Выбрать главу

***

Ингур, как и обещал, сделал для волчонка будку, откуда-то приволок тяжелую цепь и два прочных железных кола. Эти колья он глубоко вбил кувалдой в землю, а между ними натянул толстую катанку. На катанку надел кольцо, собственноручно выкованное, к которому прикрепил цепь с ошейником на конце. Чтобы волчонок мог бегать от колышка до колышка, если цепь не была закреплена специальной защелкой возле будки. Если уж Ингур брался за какое дело, то исполнял его, что называется, на совесть. Но если какое поручение он считал пустым, ненужным, то никакая сила не могла заставить Ингура выполнить его. Ни прямой приказ начальства, ни даже угроза расстрела. Таков был старый тунгус.

К весне, когда волчонок подрос, старик посадил его на цепь. Волчонок скулил, выл, рвался, но постепенно смирился со своей новой, — цепной жизнью. В основном он спал в будке, а когда слышал, как Ингур или Прохоров брал его миску для еды, стремглав выскакивал, весело скулил, прыгал и вилял хвостом. Совсем как домашний кобель. Но когда он начинал есть, его веселость как рукой снимало. И стоило кому-либо хоть едва заметно к нему приблизиться, волчонок с диким рычанием кидался в его сторону. И только прочная цепь не давала ему расправиться с тем, кто, как представлялось волчонку, пытался посягнуть на его еду.

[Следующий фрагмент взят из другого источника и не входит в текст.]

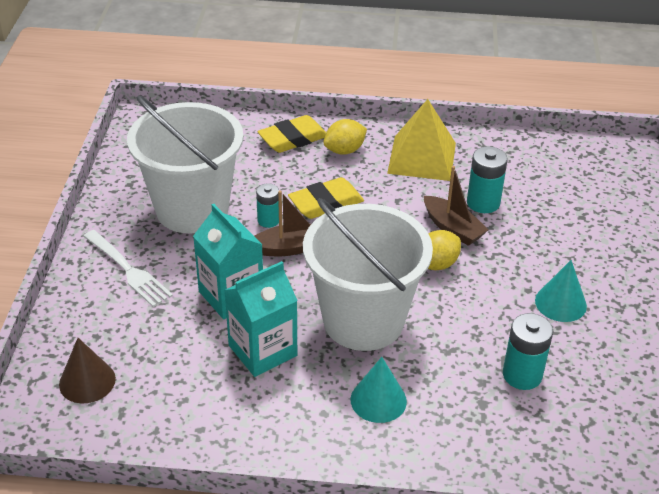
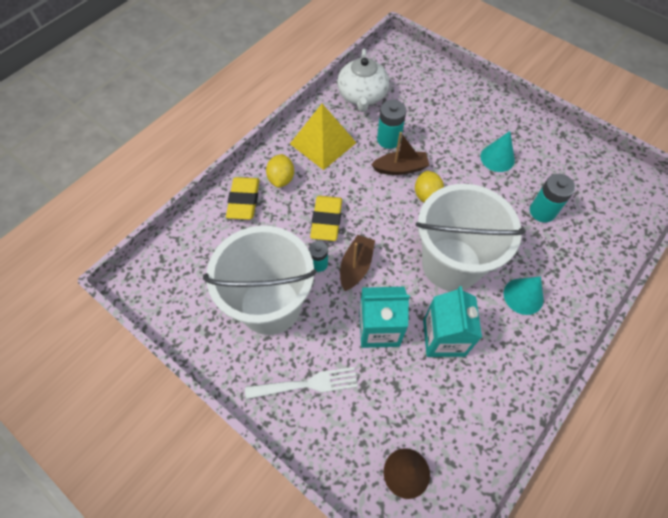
camera: 55 degrees left, 20 degrees up
(521, 157) = (362, 96): none -> white teapot

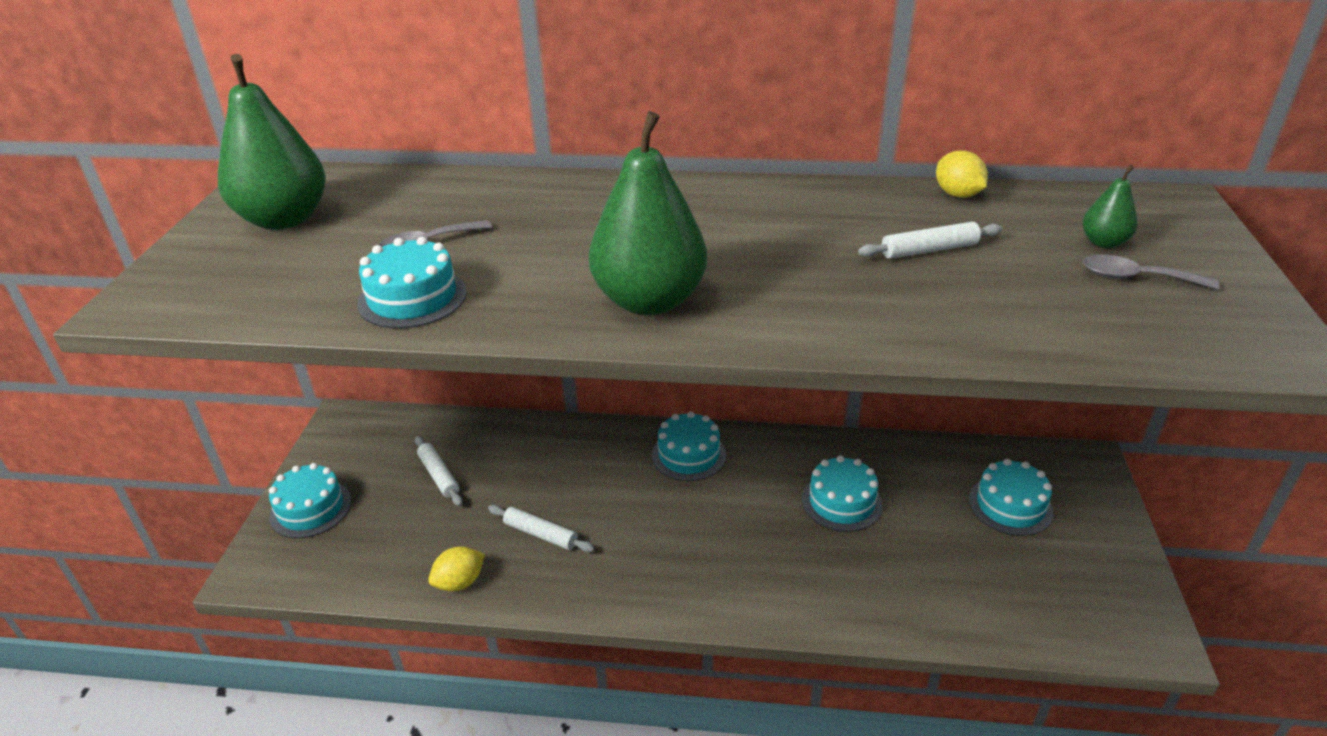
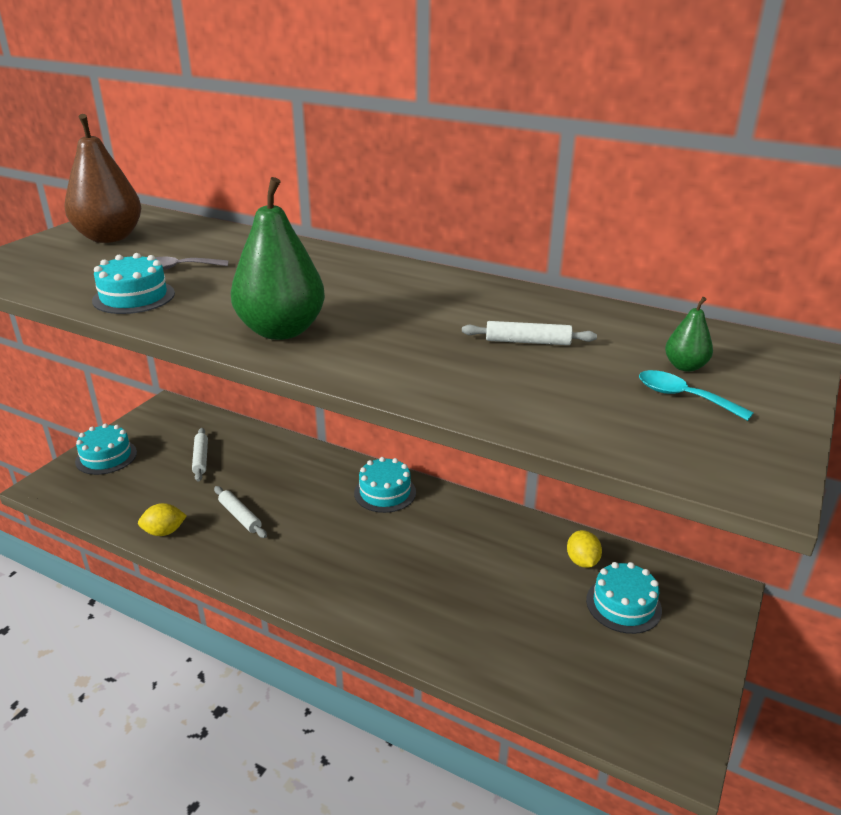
camera: 20 degrees right, 5 degrees down
(284, 219) = (109, 237): green pear -> brown pear
(841, 502) = (480, 560): turquoise cake -> none
(957, 194) = (597, 309): yellow lemon -> yellow lemon (582, 561)
(1136, 278) = (683, 397): grey spoon -> turquoise spoon

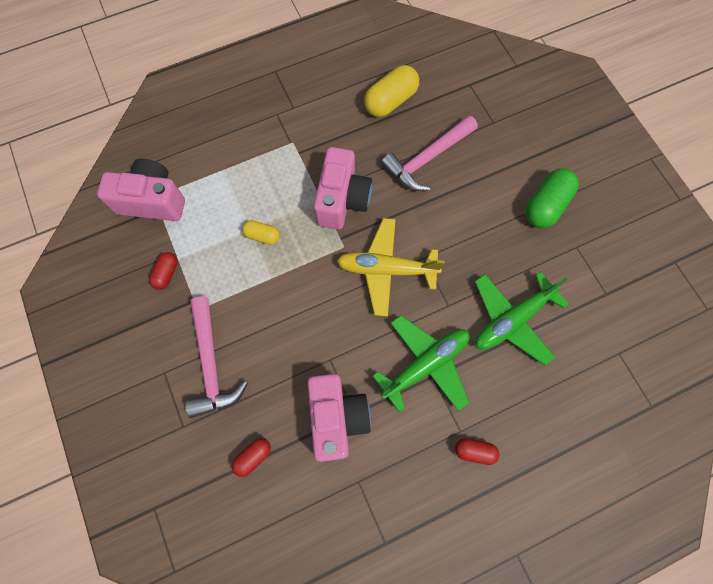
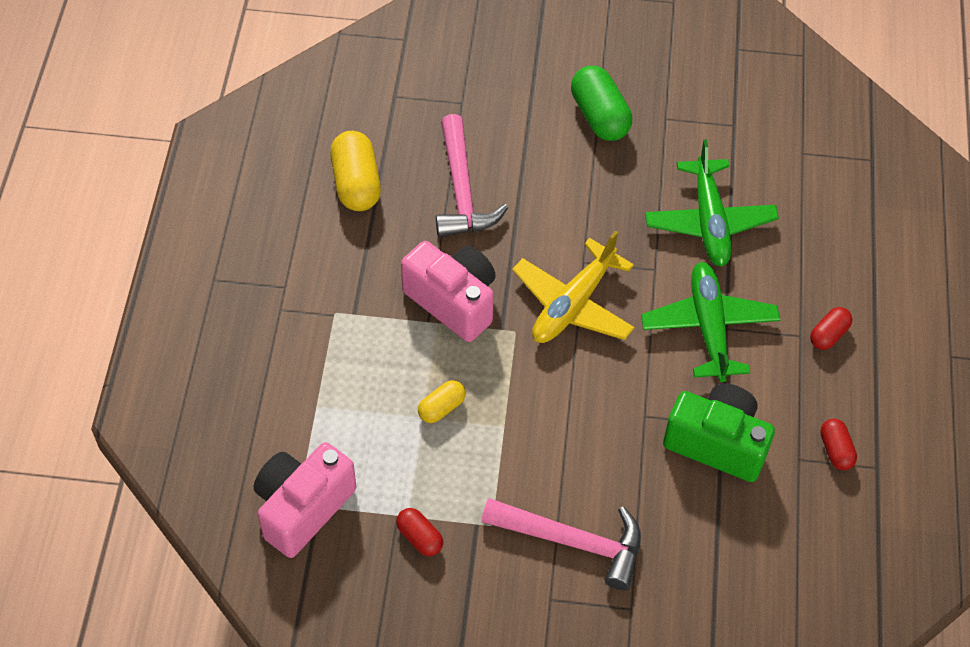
camera: 60 degrees left, 15 degrees down
(253, 457) = (711, 549): red capsule -> red capsule (836, 450)
(337, 418) = (717, 443): pink camera -> green camera

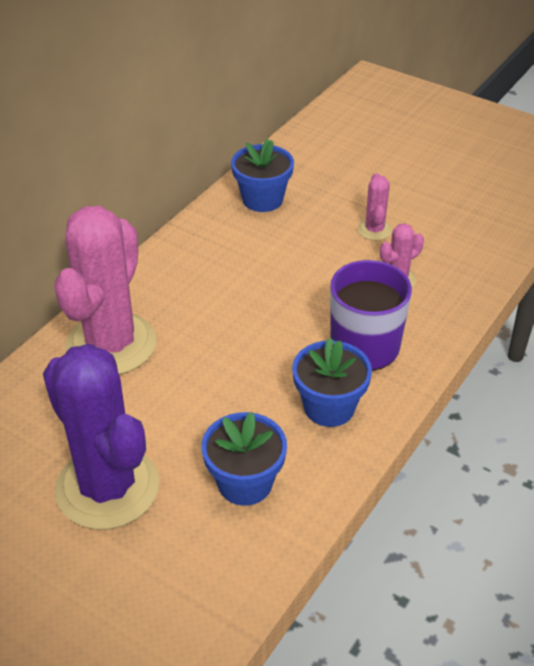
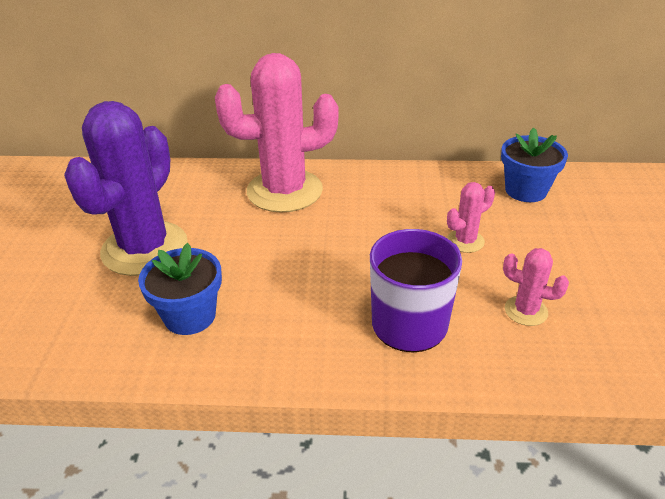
camera: 60 degrees right, 5 degrees down
(329, 407) = (312, 332): blue flower pot -> none
(374, 230) = (575, 268): pink cactus -> pink cactus (465, 241)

Настоящей клички для волчонка так и не придумали. По примеру Прохорова его звали «Волчок» или «Волчик». Никакие другие клички так и не прижились.

Признавал Волчок только Прохорова да Ингура. Других к себе не подпускал и близко. Стоило кому-то постороннему подойти к заставе, как Волчок мгновенно выскакивал из будки и, рыча, бросался на чужака, издавая звуки, чем-то отдаленно похожие на лай. Но назвать это лаем можно было только условно.

Кур, гусей и уток Волчок прогонял, не давая приблизиться. А какую-либо уж очень осмелевшую птицу он отпугивал рычанием и рывком в ее сторону. Свиньи, козы и овцы ходили мимо него без всякой опаски. А он лежал, положив голову на передние лапы, и возбужденным взглядом сопровождал каждое их движение. Только лошади в его присутствии фыркали, отчаянно храпели и шарахались. Конюшня и площадка для выезда лошадей располагались довольно далеко от территории, по которой разгуливал Волчок. Поэтому там кони вели себя относительно спокойно.

К поздней осени Волчок подрос основательно. Почти как взрослый волк выглядел. Вид у него, конечно, был холеный. Откормленный, широкогрудый с белоснежными клыками. Красавец, да и только! А по ночам глаза его сверкали из-за будки желтым блеском, как у матерого лесного зверя.

***

Дело шло к зиме. Лиственные деревья сбросили свой пышный осенний наряд, а лиственницы — хвою. И только ели, сосны, да кедрачи продолжали зеленеть среди угрюмых скал. Застава жила своей обычной, повседневной жизнью. Наряды, сменяя друг друга, выходили на охрану Государственной границы, трещали телефоны, сыпались один за другим приказы и распоряжения. Нарушителей не было. Да и кому в голову придет соваться на нашу территорию в этих местах? Бред, да и только! Но служба есть служба. И весь личный состав заставы исполнял ее с честью. Проверки были редки. Но однажды с такой проверкой на заставу пожаловал со своей свитой в соответствии с приказом командующего округом сам полковник Стасов по кличке «Фотограф». Это потому, что он после проверок часто кого-нибудь снимал.

Жизнь на заставе, что называется, кипела. Бойцы рубили дрова, топили печки, убирали территорию. Старый Ингур чинил замок от складского помещения, а Волчок дремал возле будки. Вдруг он поднял голову и навострил уши.

— Гляди-ка, учуял чего-то, — обратил внимание Кухтин.

— Зайцы поблизости шастают, вот и учуял, — отозвался новопризванный Мишаков.

И каждый снова занялся своим делом. Вскоре все отчетливо услышали конский топот.

— Скачет кто-то! — Кухтин побежал в командирскую докладывать начальству.

Командиры переполошились. Никак проверка какая-то! Правда, никаких сообщений через средства связи не поступало. Тем хуже, — такая проверка ничего хорошего не сулила.

— Все по местам! — скомандовал Диденко.

— Срочно всем привести себя в порядок и убрать, что успеете!

Диденко и Крамарук напряженно ждали непрошеных визитеров, стоя у окна командирской. Вся застава замерла в напряжении. Только Ингур, как ни в чем не бывало, продолжал, стоя на коленях, привинчивать к двери замок. Он мурлыкал на своем родном языке какую-то песенку, время от времени попыхивая трубкой, так как до высокого начальства ему не было никакого дела.